Qiao Shubai hesitou por um momento e, sentindo-se aliviado como se recebesse um perdão, ergueu o olhar para a expressão solene do prefeito: — Se eu ordenar que a polícia investigue, e alguém vazar essa informação para He Chu, não só o alertaremos, como você correrá perigo. Mas se você continuar infiltrado no clube, e talvez consiga trabalhar no recinto subterrâneo, será de grande ajuda para a prefeitura. Embora eu saiba que é um pedido excessivo...

— Eu aceito! — antes que o prefeito terminasse, Qiao Shubai o interrompeu, incapaz de esconder a emoção ao jurar lealdade. — Estou disposto a voltar e obter provas para o senhor!

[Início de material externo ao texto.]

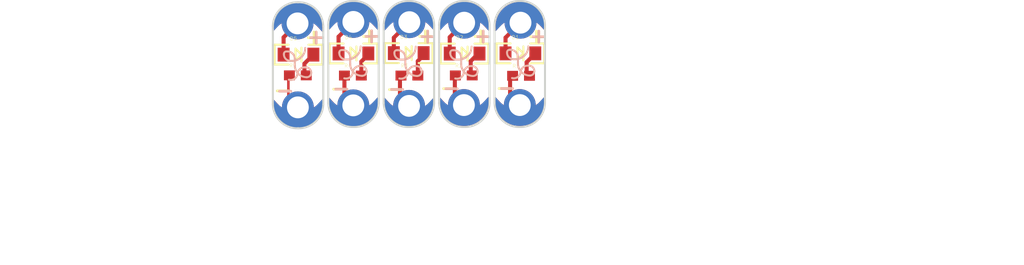
<source format=kicad_pcb>
(kicad_pcb (version 20211014) (generator pcbnew)

  (general
    (thickness 1.6)
  )

  (paper "A4")
  (layers
    (0 "F.Cu" signal)
    (31 "B.Cu" signal)
    (32 "B.Adhes" user "B.Adhesive")
    (33 "F.Adhes" user "F.Adhesive")
    (34 "B.Paste" user)
    (35 "F.Paste" user)
    (36 "B.SilkS" user "B.Silkscreen")
    (37 "F.SilkS" user "F.Silkscreen")
    (38 "B.Mask" user)
    (39 "F.Mask" user)
    (40 "Dwgs.User" user "User.Drawings")
    (41 "Cmts.User" user "User.Comments")
    (42 "Eco1.User" user "User.Eco1")
    (43 "Eco2.User" user "User.Eco2")
    (44 "Edge.Cuts" user)
    (45 "Margin" user)
    (46 "B.CrtYd" user "B.Courtyard")
    (47 "F.CrtYd" user "F.Courtyard")
    (48 "B.Fab" user)
    (49 "F.Fab" user)
    (50 "User.1" user)
    (51 "User.2" user)
    (52 "User.3" user)
    (53 "User.4" user)
    (54 "User.5" user)
    (55 "User.6" user)
    (56 "User.7" user)
    (57 "User.8" user)
    (58 "User.9" user)
  )

  (setup
    (pad_to_mask_clearance 0)
    (pcbplotparams
      (layerselection 0x00010fc_ffffffff)
      (disableapertmacros false)
      (usegerberextensions false)
      (usegerberattributes true)
      (usegerberadvancedattributes true)
      (creategerberjobfile true)
      (svguseinch false)
      (svgprecision 6)
      (excludeedgelayer true)
      (plotframeref false)
      (viasonmask false)
      (mode 1)
      (useauxorigin false)
      (hpglpennumber 1)
      (hpglpenspeed 20)
      (hpglpendiameter 15.000000)
      (dxfpolygonmode true)
      (dxfimperialunits true)
      (dxfusepcbnewfont true)
      (psnegative false)
      (psa4output false)
      (plotreference true)
      (plotvalue true)
      (plotinvisibletext false)
      (sketchpadsonfab false)
      (subtractmaskfromsilk false)
      (outputformat 1)
      (mirror false)
      (drillshape 1)
      (scaleselection 1)
      (outputdirectory "")
    )
  )

  (net 0 "")
  (net 1 "3")
  (net 2 "1")
  (net 3 "2")
  (net 4 "4")
  (net 5 "5")
  (net 6 "6")
  (net 7 "7")
  (net 8 "8")
  (net 9 "9")
  (net 10 "12")
  (net 11 "11")
  (net 12 "10")
  (net 13 "13")
  (net 14 "14")
  (net 15 "15")

  (footprint "boardEagle:PETAL-SMALL-2SIDE" (layer "F.Cu") (at 137.2743 100.845627 180))

  (footprint "boardEagle:LED-1206" (layer "F.Cu") (at 154.1145 103.888546))

  (footprint "boardEagle:PETAL-SMALL-2SIDE" (layer "F.Cu") (at 159.67964 109.080305))

  (footprint "boardEagle:0603-RES" (layer "F.Cu") (at 142.8496 106.103427))

  (footprint "boardEagle:LED-1206" (layer "F.Cu") (at 159.7406 103.865686))

  (footprint "boardEagle:0603-RES" (layer "F.Cu") (at 159.804097 106.128827))

  (footprint "boardEagle:PETAL-SMALL-2SIDE" (layer "F.Cu") (at 154.071319 100.774505 180))

  (footprint "boardEagle:LED-1206" (layer "F.Cu") (at 137.368281 103.995227))

  (footprint "boardEagle:PETAL-SMALL-2SIDE" (layer "F.Cu") (at 154.045919 109.080305))

  (footprint "boardEagle:LED-1206" (layer "F.Cu") (at 142.908019 103.875846))

  (footprint "boardEagle:LED-1206" (layer "F.Cu") (at 148.480781 103.842824))

  (footprint "boardEagle:0603-RES" (layer "F.Cu") (at 148.549359 106.105968))

  (footprint "boardEagle:0603-RES" (layer "F.Cu") (at 154.030681 106.090724))

  (footprint "boardEagle:0603-RES" (layer "F.Cu") (at 137.302237 106.083108))

  (footprint "boardEagle:CREATIVE_COMMONS" (layer "F.Cu") (at 127.599441 119.400323))

  (footprint "boardEagle:PETAL-SMALL-2SIDE" (layer "F.Cu") (at 142.892778 109.108246))

  (footprint "boardEagle:PETAL-SMALL-2SIDE" (layer "F.Cu") (at 148.51634 109.161586))

  (footprint "boardEagle:PETAL-SMALL-2SIDE" (layer "F.Cu") (at 137.307322 109.311446))

  (footprint "boardEagle:PETAL-SMALL-2SIDE" (layer "F.Cu") (at 142.9004 100.695764 180))

  (footprint "boardEagle:PETAL-SMALL-2SIDE" (layer "F.Cu") (at 159.748219 100.774505 180))

  (footprint "boardEagle:PETAL-SMALL-2SIDE" (layer "F.Cu") (at 148.544281 100.721164 180))

  (footprint "boardEagle:REVISION" (layer "F.Cu") (at 138.811 122.120664))

  (footprint "boardEagle:LOGO-L" (layer "B.Cu") (at 142.859759 104.805483 180))

  (footprint "boardEagle:LOGO-L" (layer "B.Cu") (at 148.41474 104.820724 180))

  (footprint "boardEagle:LOGO-L" (layer "B.Cu") (at 159.771078 104.780083 180))

  (footprint "boardEagle:LOGO-L" (layer "B.Cu") (at 137.276837 104.947724 180))

  (footprint "boardEagle:LOGO-L" (layer "B.Cu") (at 154.045915 104.820724 180))

  (gr_line (start 157.1371 108.877105) (end 157.1371 101.003105) (layer "Edge.Cuts") (width 0.2032) (tstamp 01b8fdef-16c6-4d87-9b28-5510f505ee40))
  (gr_arc (start 154.0891 98.590105) (mid 155.858972 99.270424) (end 156.6291 101.003105) (layer "Edge.Cuts") (width 0.2032) (tstamp 023d3d74-1871-4a5c-9065-1d6ef2d18d2c))
  (gr_arc (start 157.137099 101.003104) (mid 157.907104 99.270294) (end 159.6771 98.590105) (layer "Edge.Cuts") (width 0.2032) (tstamp 04ed4b78-7de3-4bdc-978e-78c638a530f0))
  (gr_arc (start 134.785099 101.130104) (mid 135.555104 99.397294) (end 137.3251 98.717105) (layer "Edge.Cuts") (width 0.2032) (tstamp 090d6ade-387a-4ab5-babe-1c67377312d7))
  (gr_line (start 145.9611 108.877105) (end 145.9611 101.003105) (layer "Edge.Cuts") (width 0.2032) (tstamp 31a03c42-648a-43ce-807d-b85c98ee6111))
  (gr_arc (start 151.549099 101.003104) (mid 152.319104 99.270294) (end 154.0891 98.590105) (layer "Edge.Cuts") (width 0.2032) (tstamp 3da8ac6b-3d84-4e49-8a4e-5ea347d754e5))
  (gr_arc (start 156.629099 108.877106) (mid 155.858971 110.609786) (end 154.0891 111.290105) (layer "Edge.Cuts") (width 0.2032) (tstamp 40892b48-d2c7-44d1-9a10-33f66714c55d))
  (gr_arc (start 148.501098 111.290105) (mid 146.731227 110.609786) (end 145.9611 108.877105) (layer "Edge.Cuts") (width 0.2032) (tstamp 47820c63-f782-4146-b7ba-1cda972a33f8))
  (gr_line (start 140.3731 108.877105) (end 140.3731 101.003105) (layer "Edge.Cuts") (width 0.2032) (tstamp 4cf73775-7c44-4ecc-bb18-30ec986f223e))
  (gr_line (start 151.0411 101.003105) (end 151.0411 108.877105) (layer "Edge.Cuts") (width 0.2032) (tstamp 5134ad8b-83bc-4319-9a4c-7e23de99c85d))
  (gr_arc (start 140.373099 101.003104) (mid 141.143104 99.270294) (end 142.9131 98.590105) (layer "Edge.Cuts") (width 0.2032) (tstamp 5888cd10-122d-48d3-9d52-536b7fa1d94d))
  (gr_arc (start 154.0907 98.653605) (mid 154.0891 98.653625) (end 154.0875 98.653605) (layer "Edge.Cuts") (width 0.08) (tstamp 5999a05f-6b64-464c-9d88-72b24d5e04ba))
  (gr_arc (start 142.9147 98.653605) (mid 142.9131 98.653625) (end 142.9115 98.653605) (layer "Edge.Cuts") (width 0.08) (tstamp 662a11e4-4173-4d72-8ceb-ecb53fc8dc43))
  (gr_line (start 139.8651 101.130105) (end 139.8651 109.004105) (layer "Edge.Cuts") (width 0.2032) (tstamp 680a232f-64ac-41fb-ba91-a1ffaf2dbf9e))
  (gr_line (start 151.5491 108.877105) (end 151.5491 101.003105) (layer "Edge.Cuts") (width 0.2032) (tstamp 68dba797-d085-4642-bc7c-b48872e46197))
  (gr_arc (start 159.6771 98.590105) (mid 161.446972 99.270424) (end 162.2171 101.003105) (layer "Edge.Cuts") (width 0.2032) (tstamp 7418f5f8-0359-4d95-8cda-1f160a10adfd))
  (gr_arc (start 159.677098 111.290105) (mid 157.907227 110.609786) (end 157.1371 108.877105) (layer "Edge.Cuts") (width 0.2032) (tstamp 7a7b29d9-c52e-4cef-97fc-c4c1dc442911))
  (gr_line (start 145.4531 101.003105) (end 145.4531 108.877105) (layer "Edge.Cuts") (width 0.2032) (tstamp 7c130d45-ecf9-45f5-8034-202cc5f32823))
  (gr_arc (start 137.3267 98.780605) (mid 137.3251 98.780625) (end 137.3235 98.780605) (layer "Edge.Cuts") (width 0.08) (tstamp 89491e94-c1c7-417c-9e81-f4d86bc1fe82))
  (gr_arc (start 142.9131 98.590105) (mid 144.682972 99.270424) (end 145.4531 101.003105) (layer "Edge.Cuts") (width 0.2032) (tstamp 9536d24a-8ded-441a-b9b4-4810a76b8a21))
  (gr_arc (start 151.041099 108.877106) (mid 150.270971 110.609786) (end 148.5011 111.290105) (layer "Edge.Cuts") (width 0.2032) (tstamp 9a15c08d-f9b5-4a50-844b-b1534386c8ff))
  (gr_arc (start 145.961099 101.003104) (mid 146.731104 99.270294) (end 148.5011 98.590105) (layer "Edge.Cuts") (width 0.2032) (tstamp a5d07399-5bdc-4cd4-a291-42e5cfe05c0b))
  (gr_arc (start 148.5011 98.590105) (mid 150.270972 99.270424) (end 151.0411 101.003105) (layer "Edge.Cuts") (width 0.2032) (tstamp a8414c52-f33a-4f17-8f1c-3e6e145a523f))
  (gr_arc (start 139.865099 109.004106) (mid 139.094971 110.736786) (end 137.3251 111.417105) (layer "Edge.Cuts") (width 0.2032) (tstamp ad83eba7-c0ae-46f6-ad86-f3b0f57434a9))
  (gr_line (start 134.7851 109.004105) (end 134.7851 101.130105) (layer "Edge.Cuts") (width 0.2032) (tstamp ae440899-70ad-4c9c-b30b-99730023341a))
  (gr_line (start 162.2171 101.003105) (end 162.2171 108.877105) (layer "Edge.Cuts") (width 0.2032) (tstamp af29866f-060d-4132-bcb5-b2bbd0fb0d57))
  (gr_line (start 156.6291 101.003105) (end 156.6291 108.877105) (layer "Edge.Cuts") (width 0.2032) (tstamp b3e99087-fde3-465a-821d-87bfc4257d2b))
  (gr_arc (start 137.325098 111.417105) (mid 135.555227 110.736786) (end 134.7851 109.004105) (layer "Edge.Cuts") (width 0.2032) (tstamp b9415d20-37fb-4c01-b439-5f90ce35553f))
  (gr_arc (start 137.3235 111.353605) (mid 137.3251 111.353585) (end 137.3267 111.353605) (layer "Edge.Cuts") (width 0.08) (tstamp c6895306-ce49-441a-880b-baa1b877ca9c))
  (gr_arc (start 142.913098 111.290105) (mid 141.143227 110.609786) (end 140.3731 108.877105) (layer "Edge.Cuts") (width 0.2032) (tstamp d0597f36-0f85-4887-b8f3-0540d84f34d3))
  (gr_arc (start 148.5027 98.653605) (mid 148.5011 98.653625) (end 148.4995 98.653605) (layer "Edge.Cuts") (width 0.08) (tstamp d0cc83eb-23aa-4b60-97a9-18a87b05a2e2))
  (gr_arc (start 154.089098 111.290105) (mid 152.319227 110.609786) (end 151.5491 108.877105) (layer "Edge.Cuts") (width 0.2032) (tstamp e6aa392a-08c4-48b2-bf2d-f83835105513))
  (gr_arc (start 162.217099 108.877106) (mid 161.446971 110.609786) (end 159.6771 111.290105) (layer "Edge.Cuts") (width 0.2032) (tstamp ec6d85b2-1bb1-4af8-a334-7f2383aef3f1))
  (gr_arc (start 145.453099 108.877106) (mid 144.682971 110.609786) (end 142.9131 111.290105) (layer "Edge.Cuts") (width 0.2032) (tstamp ecc47888-9055-4823-86d5-a90b9ef2ef3f))
  (gr_arc (start 137.3251 98.717105) (mid 139.094972 99.397424) (end 139.8651 101.130105) (layer "Edge.Cuts") (width 0.2032) (tstamp fcfdb929-2e52-4397-b767-ea70ddc54b55))
  (gr_text "-" (at 146.197325 106.512361) (layer "B.SilkS") (tstamp 21fd70f1-466b-45b9-90ed-1d45bb9a5110)
    (effects (font (size 1.5113 1.5113) (thickness 0.2667)) (justify right top mirror))
  )
  (gr_text "+" (at 154.884119 101.191064) (layer "B.SilkS") (tstamp 35b95248-1ea5-4062-91df-91be1b574fa6)
    (effects (font (size 1.5113 1.5113) (thickness 0.2667)) (justify right top mirror))
  )
  (gr_text "-" (at 157.281878 106.418383) (layer "B.SilkS") (tstamp 6aca0a13-236a-4d2d-a41c-86ae7e15f5a8)
    (effects (font (size 1.5113 1.5113) (thickness 0.2667)) (justify right top mirror))
  )
  (gr_text "+" (at 149.285959 101.193605) (layer "B.SilkS") (tstamp 87a20860-7fa0-4f88-bce2-edf342eec7c7)
    (effects (font (size 1.5113 1.5113) (thickness 0.2667)) (justify right top mirror))
  )
  (gr_text "+" (at 143.631919 101.165664) (layer "B.SilkS") (tstamp 96dde07d-8e1e-42c5-a5b7-722d9b56c5e4)
    (effects (font (size 1.5113 1.5113) (thickness 0.2667)) (justify right top mirror))
  )
  (gr_text "-" (at 134.909559 106.690168) (layer "B.SilkS") (tstamp 9bf1759d-ba71-4e84-9808-d76e4ae03f3a)
    (effects (font (size 1.5113 1.5113) (thickness 0.2667)) (justify right top mirror))
  )
  (gr_text "+" (at 160.484819 101.201224) (layer "B.SilkS") (tstamp aa01e368-82c1-42a9-ae52-1125c391f310)
    (effects (font (size 1.5113 1.5113) (thickness 0.2667)) (justify right top mirror))
  )
  (gr_text "-" (at 151.69134 106.441249) (layer "B.SilkS") (tstamp be880a69-08cf-4fc7-90cd-0aabf2e3c196)
    (effects (font (size 1.5113 1.5113) (thickness 0.2667)) (justify right top mirror))
  )
  (gr_text "+" (at 138.043919 101.292664) (layer "B.SilkS") (tstamp c1246b92-a0b2-4b8f-a3cc-50699c2f0a67)
    (effects (font (size 1.5113 1.5113) (thickness 0.2667)) (justify right top mirror))
  )
  (gr_text "-" (at 140.578837 106.476808) (layer "B.SilkS") (tstamp c85e6c4b-7fde-4a1e-9f72-74d17f1f7900)
    (effects (font (size 1.5113 1.5113) (thickness 0.2667)) (justify right top mirror))
  )
  (gr_text "+" (at 162.468559 101.203764) (layer "F.SilkS") (tstamp 2ef2fe05-25e8-45ff-b574-0c6324641010)
    (effects (font (size 1.5113 1.5113) (thickness 0.2667)) (justify right top))
  )
  (gr_text "-" (at 136.90854 106.657146) (layer "F.SilkS") (tstamp 5018fb3f-4077-40af-af35-e04419f8a9db)
    (effects (font (size 1.5113 1.5113) (thickness 0.2667)) (justify right top))
  )
  (gr_text "+" (at 156.86024 101.170746) (layer "F.SilkS") (tstamp 64d39ab2-220f-431a-8830-5338376ecacf)
    (effects (font (size 1.5113 1.5113) (thickness 0.2667)) (justify right top))
  )
  (gr_text "-" (at 142.603219 106.486968) (layer "F.SilkS") (tstamp 7a206ca7-ef94-4e02-8dc3-430a3f0db407)
    (effects (font (size 1.5113 1.5113) (thickness 0.2667)) (justify right top))
  )
  (gr_text "+" (at 151.277319 101.163124) (layer "F.SilkS") (tstamp 7deac1b1-458d-49d8-b8a0-d58353b84a42)
    (effects (font (size 1.5113 1.5113) (thickness 0.2667)) (justify right top))
  )
  (gr_text "-" (at 153.6827 106.428549) (layer "F.SilkS") (tstamp 887e5913-4b16-4a35-9654-598cd9e60c73)
    (effects (font (size 1.5113 1.5113) (thickness 0.2667)) (justify right top))
  )
  (gr_text "-" (at 148.2217 106.525064) (layer "F.SilkS") (tstamp 918f1956-195f-4037-9588-3ce1f6e1b5d4)
    (effects (font (size 1.5113 1.5113) (thickness 0.2667)) (justify right top))
  )
  (gr_text "+" (at 140.047981 101.295205) (layer "F.SilkS") (tstamp 94bb15a2-2814-44db-b794-d4a300cb87e9)
    (effects (font (size 1.5113 1.5113) (thickness 0.2667)) (justify right top))
  )
  (gr_text "-" (at 159.275781 106.418386) (layer "F.SilkS") (tstamp a365839f-79d7-4df2-88b8-4dad86615488)
    (effects (font (size 1.5113 1.5113) (thickness 0.2667)) (justify right top))
  )
  (gr_text "+" (at 145.63344 101.175824) (layer "F.SilkS") (tstamp dc6f4c31-c7f2-43cd-93db-4533a6894c69)
    (effects (font (size 1.5113 1.5113) (thickness 0.2667)) (justify right top))
  )
  (gr_text "L. Buechley" (at 158.275015 119.313964) (layer "F.Fab") (tstamp 37cfd7ba-0e3e-4988-8b06-d93eba2637e5)
    (effects (font (size 1.5113 1.5113) (thickness 0.2667)) (justify left bottom))
  )
  (gr_text "v11" (at 139.110719 124.838464) (layer "F.Fab") (tstamp 824a2661-75cb-48aa-9d01-22228c066230)
    (effects (font (size 1.5113 1.5113) (thickness 0.2667)) (justify left bottom))
  )
  (gr_text "M. West" (at 157.2768 121.793001) (layer "F.Fab") (tstamp 969b3f55-28c3-4f0e-9495-b558462ee080)
    (effects (font (size 1.5113 1.5113) (thickness 0.2667)) (justify left bottom))
  )
  (gr_text "Board Thickness: 0.032\"" (at 166.161719 107.185464) (layer "F.Fab") (tstamp c39a47ac-7076-4810-90e8-68abc48f81ae)
    (effects (font (size 1.5113 1.5113) (thickness 0.2667)) (justify left bottom))
  )
  (gr_text "Purple Solder Mask" (at 166.161719 109.725464) (layer "F.Fab") (tstamp de969866-bed1-4f87-9925-c744bd2f2091)
    (effects (font (size 1.5113 1.5113) (thickness 0.2667)) (justify left bottom))
  )

  (segment (start 158.700097 108.100761) (end 159.67964 109.080305) (width 0.4064) (layer "F.Cu") (net 1) (tstamp 5d072815-6031-4f5d-9a78-81c1b8673b80))
  (segment (start 158.700097 106.382827) (end 158.954097 106.128827) (width 0.4064) (layer "F.Cu") (net 1) (tstamp 7915aab8-9174-4125-bd61-26c864aad9a7))
  (segment (start 158.700097 108.100761) (end 158.700097 106.382827) (width 0.4064) (layer "F.Cu") (net 1) (tstamp f97abd91-9950-4fc7-be01-d25a951ea94d))
  (segment (start 158.2406 102.282124) (end 159.748219 100.774505) (width 0.4064) (layer "F.Cu") (net 2) (tstamp 8760a247-e10c-4bab-bf42-44c1fe55b975))
  (segment (start 158.2406 103.865686) (end 158.2406 102.282124) (width 0.4064) (layer "F.Cu") (net 2) (tstamp f3d09958-3081-437e-a4c9-8a69ad18fdd6))
  (segment (start 161.2406 103.876986) (end 160.367981 104.749605) (width 0.4064) (layer "F.Cu") (net 3) (tstamp 25962f57-40c6-4d72-962b-076d7a7b5ef2))
  (segment (start 160.367981 104.749605) (end 160.367981 105.842711) (width 0.4064) (layer "F.Cu") (net 3) (tstamp 268c8941-6408-4a62-b188-7d9e8c5c7294))
  (segment (start 160.367981 105.842711) (end 160.654097 106.128827) (width 0.4064) (layer "F.Cu") (net 3) (tstamp 6e37fb59-77d5-40ab-8baa-9dda6e68b3fb))
  (segment (start 161.2406 103.865686) (end 161.2406 103.876986) (width 0.4064) (layer "F.Cu") (net 3) (tstamp d226cc85-77b5-4816-850f-19801e8dbd56))
  (segment (start 152.6145 102.231324) (end 154.071319 100.774505) (width 0.4064) (layer "F.Cu") (net 4) (tstamp bf78e35e-4d42-4eac-9efd-d22a205ee710))
  (segment (start 152.6145 103.888546) (end 152.6145 102.231324) (width 0.4064) (layer "F.Cu") (net 4) (tstamp bfe2a131-7c3b-4326-86df-472e86fa3818))
  (segment (start 155.6145 103.888546) (end 155.488637 103.888546) (width 0.4064) (layer "F.Cu") (net 5) (tstamp 1bad2954-e366-4e14-8d03-5b5421f64d46))
  (segment (start 154.731719 105.941761) (end 154.880681 106.090724) (width 0.4064) (layer "F.Cu") (net 5) (tstamp 2b51f439-aa48-4a5c-ba5d-d0d624e64c2f))
  (segment (start 155.488637 103.888546) (end 154.731719 104.645464) (width 0.4064) (layer "F.Cu") (net 5) (tstamp 71600b54-7b3d-4f09-92ac-d23272769b30))
  (segment (start 154.731719 104.645464) (end 154.731719 105.941761) (width 0.4064) (layer "F.Cu") (net 5) (tstamp c8aea77a-8d58-4a3b-b8b3-3618c475355b))
  (segment (start 153.129881 108.164268) (end 153.129881 106.141524) (width 0.4064) (layer "F.Cu") (net 6) (tstamp 27e448fa-aedc-4270-acd1-ec0b3749cab5))
  (segment (start 153.129881 106.141524) (end 153.180681 106.090724) (width 0.4064) (layer "F.Cu") (net 6) (tstamp 948c57d8-df24-41bb-bf20-1d6dcaa45f80))
  (segment (start 153.129881 108.164268) (end 154.045919 109.080305) (width 0.4064) (layer "F.Cu") (net 6) (tstamp bad88124-fe8d-4b05-b324-7761c9a517f0))
  (segment (start 146.980781 102.284664) (end 148.544281 100.721164) (width 0.4064) (layer "F.Cu") (net 7) (tstamp 1b25934b-366a-4ced-ad39-3f6cf1227225))
  (segment (start 146.980781 103.842824) (end 146.980781 102.284664) (width 0.4064) (layer "F.Cu") (net 7) (tstamp 8ff8754d-c18d-4580-82c3-e401eeabdc11))
  (segment (start 149.980781 103.842824) (end 149.980781 104.062402) (width 0.4064) (layer "F.Cu") (net 8) (tstamp b428a46d-ae3c-4a41-b22d-19e27b55069a))
  (segment (start 149.397719 106.104327) (end 149.399359 106.105968) (width 0.4064) (layer "F.Cu") (net 8) (tstamp c0c3c2d2-472e-4cd9-83d9-ff80c02684ad))
  (segment (start 149.980781 104.062402) (end 149.397719 104.645464) (width 0.4064) (layer "F.Cu") (net 8) (tstamp c71b6e99-0b6f-4729-b592-ed2e8ca61dc0))
  (segment (start 149.397719 104.645464) (end 149.397719 106.104327) (width 0.4064) (layer "F.Cu") (net 8) (tstamp d0671f2d-db40-4026-bfde-3fffe277ffe8))
  (segment (start 147.597759 108.243005) (end 147.597759 106.207568) (width 0.4064) (layer "F.Cu") (net 9) (tstamp 5f2b52f3-7e11-45f5-873a-d934601194cf))
  (segment (start 147.597759 108.243005) (end 148.51634 109.161586) (width 0.4064) (layer "F.Cu") (net 9) (tstamp 6d86c3b0-8b35-41be-9531-ed07d368411a))
  (segment (start 147.597759 106.207568) (end 147.699359 106.105968) (width 0.254) (layer "F.Cu") (net 9) (tstamp d8cbbfc8-99e5-4dbd-b454-5d1eeb17b6f0))
  (segment (start 141.9996 106.103427) (end 141.9996 108.215068) (width 0.4064) (layer "F.Cu") (net 10) (tstamp 2565d243-25a4-4236-bdaa-3934176ced5e))
  (segment (start 141.9996 108.215068) (end 142.892778 109.108246) (width 0.4064) (layer "F.Cu") (net 10) (tstamp eeaaa599-f622-4070-95cc-1a0e15325977))
  (segment (start 143.705581 106.097446) (end 143.6996 106.103427) (width 0.4064) (layer "F.Cu") (net 11) (tstamp 3fba7c33-1db2-4b1c-bd40-b4494f529abe))
  (segment (start 144.408019 103.986208) (end 143.705581 104.688646) (width 0.4064) (layer "F.Cu") (net 11) (tstamp 456d7e9c-caf9-49ed-9155-1724c919e386))
  (segment (start 144.408019 103.875846) (end 144.408019 103.986208) (width 0.4064) (layer "F.Cu") (net 11) (tstamp 47951973-047b-4787-ae8b-1a93be4cd0e6))
  (segment (start 143.705581 104.688646) (end 143.705581 106.097446) (width 0.4064) (layer "F.Cu") (net 11) (tstamp 7a449c7f-72e6-429c-9ab5-72bce2560024))
  (segment (start 141.408019 102.188146) (end 142.9004 100.695764) (width 0.4064) (layer "F.Cu") (net 12) (tstamp 61bd218b-d3f1-4f53-9773-1c795009ad37))
  (segment (start 141.408019 103.875846) (end 141.408019 102.188146) (width 0.4064) (layer "F.Cu") (net 12) (tstamp c6ccd1f5-c4f1-4d45-b40e-71106b071ce2))
  (segment (start 135.868281 103.995227) (end 135.868281 102.251646) (width 0.4064) (layer "F.Cu") (net 13) (tstamp a9b2f173-ab65-410e-a3de-705f013e109b))
  (segment (start 135.868281 102.251646) (end 137.2743 100.845627) (width 0.4064) (layer "F.Cu") (net 13) (tstamp d6aaf8c7-f555-4c49-b42b-1fcff4c496f5))
  (segment (start 138.868281 103.995227) (end 138.868281 103.998902) (width 0.4064) (layer "F.Cu") (net 14) (tstamp 48a56b82-b997-4a19-8e30-1adb4e9efb1f))
  (segment (start 137.967719 105.898589) (end 138.152237 106.083108) (width 0.4064) (layer "F.Cu") (net 14) (tstamp b1d80351-0f91-4b9a-bb83-4f1cd53aeaee))
  (segment (start 138.868281 103.998902) (end 137.967719 104.899464) (width 0.4064) (layer "F.Cu") (net 14) (tstamp b9958439-5e04-491e-a20c-559e2fbecf8a))
  (segment (start 137.967719 104.899464) (end 137.967719 105.898589) (width 0.4064) (layer "F.Cu") (net 14) (tstamp f71848b3-7464-4302-9d3c-776983face8a))
  (segment (start 136.350637 106.184708) (end 136.452237 106.083108) (width 0.254) (layer "F.Cu") (net 15) (tstamp 286caecc-d0e2-4d05-a74e-771e9e0148b1))
  (segment (start 136.350637 108.354761) (end 136.350637 106.184708) (width 0.254) (layer "F.Cu") (net 15) (tstamp 38e8f91c-33e3-4581-9290-6d93207fe561))
  (segment (start 136.350637 108.354761) (end 137.307322 109.311446) (width 0.4064) (layer "F.Cu") (net 15) (tstamp 5f43dd9b-c288-4b45-97b5-97b241a6566e))

)

</source>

O prefeito sorriu, deu-lhe outro tapinha e perguntou sua idade.

— Tenho dezenove anos.

O prefeito elogiou sua coragem e, subitamente, disse: — Zhan Shenzhi, você será o contato de Shubai.

Zhan Shenzhi, ao ser mencionado, virou-se, surpreso, olhando para o pai e depois para Qiao Shubai. Qiao Shubai ficou atordoado e, após trocar olhares por alguns segundos, forçou um sorriso nervoso e servil.

Zhan Shenzhi franziu a testa, desviou o olhar como se evitasse uma praga e encarou o prefeito: — Por quê?

— Não vive reclamando que a polícia não lhe dá casos? — disse o prefeito com desleixo. Ele baixou a cabeça, abriu o painel de autorização, localizou o número de registro policial de Zhan, tocou na imagem e, após registrar o nome de Qiao Shubai, concedeu a autorização direta para o caso. — Darei a autorização diretamente a você. Se conseguir garantir a segurança de Shubai, encontrar provas dos crimes de He Chu e esclarecer o desaparecimento das garotas, não interferirei mais no seu pedido para a competição de vanguarda.

A expressão de Zhan Shenzhi tornou-se séria: — Sério?

O prefeito escaneou a íris e olhou para o filho: — Certamente.

Após alguns segundos, Zhan Shenzhi respondeu apenas um breve "está bem".

Qiao Shubai observava aquela estranha dupla de pai e filho sem entender nada. Carregava segredos demais e desejava contar a Jinjin sobre os eventos daquele dia, mas não podia.

Sem que percebesse, o carro já havia entrado na área metropolitana superior, um lugar onde Qiao Shubai nunca estivera. Ao redor, arranha-céus erguiam-se imponentes e, embora as ruas estivessem desertas, estavam todas iluminadas. Não havia o lixo e os grafites do Distrito de Mo; tudo era limpo, como se fosse outro mundo.

Passaram pelo prédio da prefeitura, contornaram o parque do centro da cidade e, após percorrerem mais um trecho, entraram em uma área privada sob forte vigilância. O carro atravessou os portões de ferro que se abriam lentamente e estacionou em frente a uma vila de tamanho moderado.

Qiao Shubai desceu do carro e pisou no chão com cautela. O aroma sutil que sentira no veículo intensificou-se no ambiente externo, atingindo-o em cheio. Ele finalmente lembrou-se: era o perfume de lilases. Como ele quase esquecera aquele cheiro? Qiao Shubai pensou, estupefato.

— Ei — chamou Zhan Shenzhi, impaciente, a alguns metros de distância, interrompendo seu devaneio. — Venha comigo.